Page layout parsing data
-- Opening Marker --
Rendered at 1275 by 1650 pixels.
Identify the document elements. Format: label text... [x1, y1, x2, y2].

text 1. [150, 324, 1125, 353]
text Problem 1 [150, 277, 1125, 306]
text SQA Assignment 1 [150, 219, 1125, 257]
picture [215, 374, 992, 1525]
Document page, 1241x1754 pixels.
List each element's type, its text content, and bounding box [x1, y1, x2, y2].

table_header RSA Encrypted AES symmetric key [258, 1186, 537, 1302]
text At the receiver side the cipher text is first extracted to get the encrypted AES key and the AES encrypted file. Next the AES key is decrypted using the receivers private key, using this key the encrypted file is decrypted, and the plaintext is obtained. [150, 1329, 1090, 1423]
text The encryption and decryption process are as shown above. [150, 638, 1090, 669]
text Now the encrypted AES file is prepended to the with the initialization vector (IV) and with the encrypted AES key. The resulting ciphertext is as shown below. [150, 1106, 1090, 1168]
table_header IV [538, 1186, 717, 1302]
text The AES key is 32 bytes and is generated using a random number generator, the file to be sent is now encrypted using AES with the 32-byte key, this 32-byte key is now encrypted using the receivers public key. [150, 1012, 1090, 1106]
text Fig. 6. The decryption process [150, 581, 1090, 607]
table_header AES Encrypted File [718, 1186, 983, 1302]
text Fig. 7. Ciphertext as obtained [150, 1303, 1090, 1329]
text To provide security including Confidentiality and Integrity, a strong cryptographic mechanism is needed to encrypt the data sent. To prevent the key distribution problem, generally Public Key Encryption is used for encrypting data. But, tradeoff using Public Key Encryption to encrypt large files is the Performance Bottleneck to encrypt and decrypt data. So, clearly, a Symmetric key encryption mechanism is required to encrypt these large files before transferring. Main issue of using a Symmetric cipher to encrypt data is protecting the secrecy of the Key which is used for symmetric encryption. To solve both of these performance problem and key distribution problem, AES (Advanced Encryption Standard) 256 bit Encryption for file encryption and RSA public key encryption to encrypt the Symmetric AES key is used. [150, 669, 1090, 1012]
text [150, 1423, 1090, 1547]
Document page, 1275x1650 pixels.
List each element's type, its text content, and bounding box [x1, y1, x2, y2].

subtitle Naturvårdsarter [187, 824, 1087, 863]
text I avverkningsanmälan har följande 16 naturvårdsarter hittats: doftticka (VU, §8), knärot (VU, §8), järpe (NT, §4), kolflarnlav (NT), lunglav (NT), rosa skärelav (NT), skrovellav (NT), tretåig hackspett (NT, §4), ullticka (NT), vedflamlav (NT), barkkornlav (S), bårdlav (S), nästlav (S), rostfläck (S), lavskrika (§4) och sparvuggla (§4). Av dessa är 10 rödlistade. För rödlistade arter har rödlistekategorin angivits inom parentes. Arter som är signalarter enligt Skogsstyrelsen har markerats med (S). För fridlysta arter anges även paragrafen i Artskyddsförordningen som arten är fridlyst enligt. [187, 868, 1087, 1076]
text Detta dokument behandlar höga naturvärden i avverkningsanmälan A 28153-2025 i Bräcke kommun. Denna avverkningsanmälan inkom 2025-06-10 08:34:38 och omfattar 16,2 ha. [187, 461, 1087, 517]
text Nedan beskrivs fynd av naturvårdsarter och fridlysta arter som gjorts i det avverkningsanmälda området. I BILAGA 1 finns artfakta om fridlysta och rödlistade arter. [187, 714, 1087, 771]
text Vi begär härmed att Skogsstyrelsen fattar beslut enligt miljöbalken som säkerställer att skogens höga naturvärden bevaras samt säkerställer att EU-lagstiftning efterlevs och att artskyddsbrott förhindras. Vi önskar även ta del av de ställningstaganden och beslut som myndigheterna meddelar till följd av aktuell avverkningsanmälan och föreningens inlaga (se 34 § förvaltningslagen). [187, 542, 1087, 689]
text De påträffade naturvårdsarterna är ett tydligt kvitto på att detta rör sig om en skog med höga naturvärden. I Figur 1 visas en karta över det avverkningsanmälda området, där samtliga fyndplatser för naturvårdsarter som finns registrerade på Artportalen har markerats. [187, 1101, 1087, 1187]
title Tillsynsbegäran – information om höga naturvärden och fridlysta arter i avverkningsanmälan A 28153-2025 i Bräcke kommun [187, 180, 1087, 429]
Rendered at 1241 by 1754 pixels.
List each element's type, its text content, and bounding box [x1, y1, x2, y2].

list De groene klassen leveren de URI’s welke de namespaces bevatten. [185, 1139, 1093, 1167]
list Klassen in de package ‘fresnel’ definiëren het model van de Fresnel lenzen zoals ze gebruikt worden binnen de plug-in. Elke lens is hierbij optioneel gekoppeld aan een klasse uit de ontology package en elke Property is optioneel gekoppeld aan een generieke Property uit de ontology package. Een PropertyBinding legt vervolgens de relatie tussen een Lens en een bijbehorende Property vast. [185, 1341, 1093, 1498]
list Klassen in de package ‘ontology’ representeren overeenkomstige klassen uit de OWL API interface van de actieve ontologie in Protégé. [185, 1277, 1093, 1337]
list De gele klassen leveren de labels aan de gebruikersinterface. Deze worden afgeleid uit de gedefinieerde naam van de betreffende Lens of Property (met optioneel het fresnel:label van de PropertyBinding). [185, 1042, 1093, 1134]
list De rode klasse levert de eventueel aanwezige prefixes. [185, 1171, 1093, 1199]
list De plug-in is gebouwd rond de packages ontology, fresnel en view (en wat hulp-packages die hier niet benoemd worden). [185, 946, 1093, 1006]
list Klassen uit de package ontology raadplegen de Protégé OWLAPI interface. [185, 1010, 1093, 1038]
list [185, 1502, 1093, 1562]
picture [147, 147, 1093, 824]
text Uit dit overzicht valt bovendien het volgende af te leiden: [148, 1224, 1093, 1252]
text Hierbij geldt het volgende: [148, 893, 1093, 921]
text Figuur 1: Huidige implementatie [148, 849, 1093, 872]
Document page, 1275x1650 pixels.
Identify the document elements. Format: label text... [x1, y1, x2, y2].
-- Closing Marker --
Every record is to be written out verbatim.

• RESPONSE TO THE TASK:
Rendered at 1275 by 1650 pixels.
Identify the document elements. Format: label text... [x1, y1, x2, y2].

text 1. [150, 324, 1125, 353]
text Problem 1 [150, 277, 1125, 306]
text SQA Assignment 1 [150, 219, 1125, 257]
picture [215, 374, 992, 1525]
Document page, 1241x1754 pixels.
List each element's type, its text content, and bounding box [x1, y1, x2, y2].

table_header RSA Encrypted AES symmetric key [258, 1186, 537, 1302]
text At the receiver side the cipher text is first extracted to get the encrypted AES key and the AES encrypted file. Next the AES key is decrypted using the receivers private key, using this key the encrypted file is decrypted, and the plaintext is obtained. [150, 1329, 1090, 1423]
text The encryption and decryption process are as shown above. [150, 638, 1090, 669]
text Now the encrypted AES file is prepended to the with the initialization vector (IV) and with the encrypted AES key. The resulting ciphertext is as shown below. [150, 1106, 1090, 1168]
table_header IV [538, 1186, 717, 1302]
text The AES key is 32 bytes and is generated using a random number generator, the file to be sent is now encrypted using AES with the 32-byte key, this 32-byte key is now encrypted using the receivers public key. [150, 1012, 1090, 1106]
text Fig. 6. The decryption process [150, 581, 1090, 607]
table_header AES Encrypted File [718, 1186, 983, 1302]
text Fig. 7. Ciphertext as obtained [150, 1303, 1090, 1329]
text To provide security including Confidentiality and Integrity, a strong cryptographic mechanism is needed to encrypt the data sent. To prevent the key distribution problem, generally Public Key Encryption is used for encrypting data. But, tradeoff using Public Key Encryption to encrypt large files is the Performance Bottleneck to encrypt and decrypt data. So, clearly, a Symmetric key encryption mechanism is required to encrypt these large files before transferring. Main issue of using a Symmetric cipher to encrypt data is protecting the secrecy of the Key which is used for symmetric encryption. To solve both of these performance problem and key distribution problem, AES (Advanced Encryption Standard) 256 bit Encryption for file encryption and RSA public key encryption to encrypt the Symmetric AES key is used. [150, 669, 1090, 1012]
text [150, 1423, 1090, 1547]
Document page, 1275x1650 pixels.
List each element's type, its text content, and bounding box [x1, y1, x2, y2].

subtitle Naturvårdsarter [187, 824, 1087, 863]
text I avverkningsanmälan har följande 16 naturvårdsarter hittats: doftticka (VU, §8), knärot (VU, §8), järpe (NT, §4), kolflarnlav (NT), lunglav (NT), rosa skärelav (NT), skrovellav (NT), tretåig hackspett (NT, §4), ullticka (NT), vedflamlav (NT), barkkornlav (S), bårdlav (S), nästlav (S), rostfläck (S), lavskrika (§4) och sparvuggla (§4). Av dessa är 10 rödlistade. För rödlistade arter har rödlistekategorin angivits inom parentes. Arter som är signalarter enligt Skogsstyrelsen har markerats med (S). För fridlysta arter anges även paragrafen i Artskyddsförordningen som arten är fridlyst enligt. [187, 868, 1087, 1076]
text Detta dokument behandlar höga naturvärden i avverkningsanmälan A 28153-2025 i Bräcke kommun. Denna avverkningsanmälan inkom 2025-06-10 08:34:38 och omfattar 16,2 ha. [187, 461, 1087, 517]
text Nedan beskrivs fynd av naturvårdsarter och fridlysta arter som gjorts i det avverkningsanmälda området. I BILAGA 1 finns artfakta om fridlysta och rödlistade arter. [187, 714, 1087, 771]
text Vi begär härmed att Skogsstyrelsen fattar beslut enligt miljöbalken som säkerställer att skogens höga naturvärden bevaras samt säkerställer att EU-lagstiftning efterlevs och att artskyddsbrott förhindras. Vi önskar även ta del av de ställningstaganden och beslut som myndigheterna meddelar till följd av aktuell avverkningsanmälan och föreningens inlaga (se 34 § förvaltningslagen). [187, 542, 1087, 689]
text De påträffade naturvårdsarterna är ett tydligt kvitto på att detta rör sig om en skog med höga naturvärden. I Figur 1 visas en karta över det avverkningsanmälda området, där samtliga fyndplatser för naturvårdsarter som finns registrerade på Artportalen har markerats. [187, 1101, 1087, 1187]
title Tillsynsbegäran – information om höga naturvärden och fridlysta arter i avverkningsanmälan A 28153-2025 i Bräcke kommun [187, 180, 1087, 429]
Rendered at 1241 by 1754 pixels.
List each element's type, its text content, and bounding box [x1, y1, x2, y2].

list De groene klassen leveren de URI’s welke de namespaces bevatten. [185, 1139, 1093, 1167]
list Klassen in de package ‘fresnel’ definiëren het model van de Fresnel lenzen zoals ze gebruikt worden binnen de plug-in. Elke lens is hierbij optioneel gekoppeld aan een klasse uit de ontology package en elke Property is optioneel gekoppeld aan een generieke Property uit de ontology package. Een PropertyBinding legt vervolgens de relatie tussen een Lens en een bijbehorende Property vast. [185, 1341, 1093, 1498]
list Klassen in de package ‘ontology’ representeren overeenkomstige klassen uit de OWL API interface van de actieve ontologie in Protégé. [185, 1277, 1093, 1337]
list De gele klassen leveren de labels aan de gebruikersinterface. Deze worden afgeleid uit de gedefinieerde naam van de betreffende Lens of Property (met optioneel het fresnel:label van de PropertyBinding). [185, 1042, 1093, 1134]
list De rode klasse levert de eventueel aanwezige prefixes. [185, 1171, 1093, 1199]
list De plug-in is gebouwd rond de packages ontology, fresnel en view (en wat hulp-packages die hier niet benoemd worden). [185, 946, 1093, 1006]
list Klassen uit de package ontology raadplegen de Protégé OWLAPI interface. [185, 1010, 1093, 1038]
list [185, 1502, 1093, 1562]
picture [147, 147, 1093, 824]
text Uit dit overzicht valt bovendien het volgende af te leiden: [148, 1224, 1093, 1252]
text Hierbij geldt het volgende: [148, 893, 1093, 921]
text Figuur 1: Huidige implementatie [148, 849, 1093, 872]
Document page, 1275x1650 pixels.
Identify the document elements. Format: label text... [x1, y1, x2, y2].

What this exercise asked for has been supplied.